Vitus Grummann maintained a strong tie to his native Silesia and showed a keen interest in the works of various Silesian artists. He authored an article about the Silesian poet, Georg Hauptstock (1901–1944), and wrote his obituary. Grummann also undertook the biography of playwright Felix Kügele. He compiled a collection of Goethe's quotes in a book, subtitled Natur – Gott – Religion ("Nature - God - Religion"). Additionally, he published a letter he received from Nobel Prize winner, Gerhart Hauptmann (1862–1946).

==Recognition==
Several lichen species have been named in honour of Grummann. These include: Micropeltella grummanniana ; Epigloea grummannii ; Lecidea grummannii ; Thelidium grummannii ; and Verrucaria grummannii .

==Selected publications==
- Grummann, V.J. (1935). "Die Flechtenflora der Insel Rügen und Hiddensee"
- Hillmann, J. & Grummann, V. 1957: Kryptogamenflora der Mark Brandenburg und angrenzender Gebiete. Band VIII: Flechten.

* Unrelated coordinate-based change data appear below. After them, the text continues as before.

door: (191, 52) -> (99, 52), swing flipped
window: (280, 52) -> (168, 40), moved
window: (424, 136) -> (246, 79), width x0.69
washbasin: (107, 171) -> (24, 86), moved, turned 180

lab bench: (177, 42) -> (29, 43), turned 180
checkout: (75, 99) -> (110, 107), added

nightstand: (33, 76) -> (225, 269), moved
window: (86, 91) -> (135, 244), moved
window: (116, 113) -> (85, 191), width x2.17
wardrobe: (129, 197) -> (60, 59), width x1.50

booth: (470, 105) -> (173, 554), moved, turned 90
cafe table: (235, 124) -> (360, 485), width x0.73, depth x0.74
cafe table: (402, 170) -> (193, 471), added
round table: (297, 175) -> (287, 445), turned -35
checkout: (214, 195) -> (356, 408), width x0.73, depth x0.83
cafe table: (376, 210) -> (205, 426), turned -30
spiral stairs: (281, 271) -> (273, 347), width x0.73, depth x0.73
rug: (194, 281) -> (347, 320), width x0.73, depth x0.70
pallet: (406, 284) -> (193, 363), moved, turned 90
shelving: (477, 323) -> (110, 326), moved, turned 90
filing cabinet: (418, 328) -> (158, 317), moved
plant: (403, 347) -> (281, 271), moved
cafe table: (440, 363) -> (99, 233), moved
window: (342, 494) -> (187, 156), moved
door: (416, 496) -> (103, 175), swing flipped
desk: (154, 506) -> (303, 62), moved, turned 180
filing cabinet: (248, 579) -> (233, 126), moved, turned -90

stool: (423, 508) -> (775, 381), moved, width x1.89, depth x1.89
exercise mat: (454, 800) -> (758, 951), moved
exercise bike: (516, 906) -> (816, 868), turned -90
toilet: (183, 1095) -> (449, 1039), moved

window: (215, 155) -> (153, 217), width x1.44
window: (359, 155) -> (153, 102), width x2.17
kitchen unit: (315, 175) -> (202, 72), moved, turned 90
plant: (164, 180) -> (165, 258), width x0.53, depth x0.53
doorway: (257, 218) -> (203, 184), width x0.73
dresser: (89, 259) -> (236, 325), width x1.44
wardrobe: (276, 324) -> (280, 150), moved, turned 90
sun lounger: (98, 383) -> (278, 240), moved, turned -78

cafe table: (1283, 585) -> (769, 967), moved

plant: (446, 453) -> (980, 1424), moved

Berlin, Nikolassee: Gebrüder Borntraeger. 898 pp.
- Grummann, V.J. 1963. Catalogus Lichenum Germaniae: Ein systematisch-floristischer Katalog der Flechten Deutschlands.: i–viii, 1–208, pls. 1–2. Gustav Fischer Verlag, Stuttgart.
- Grummann, Vitus. 1974: Biographisch-bibliographisches Handbuch der Lichenologie. Nach dem Tode des Verfassers für die Herausgabe durchgesehen von Oscar Klement. Verlag von J. Cramer, Lehre, 839 pp, 43 plates.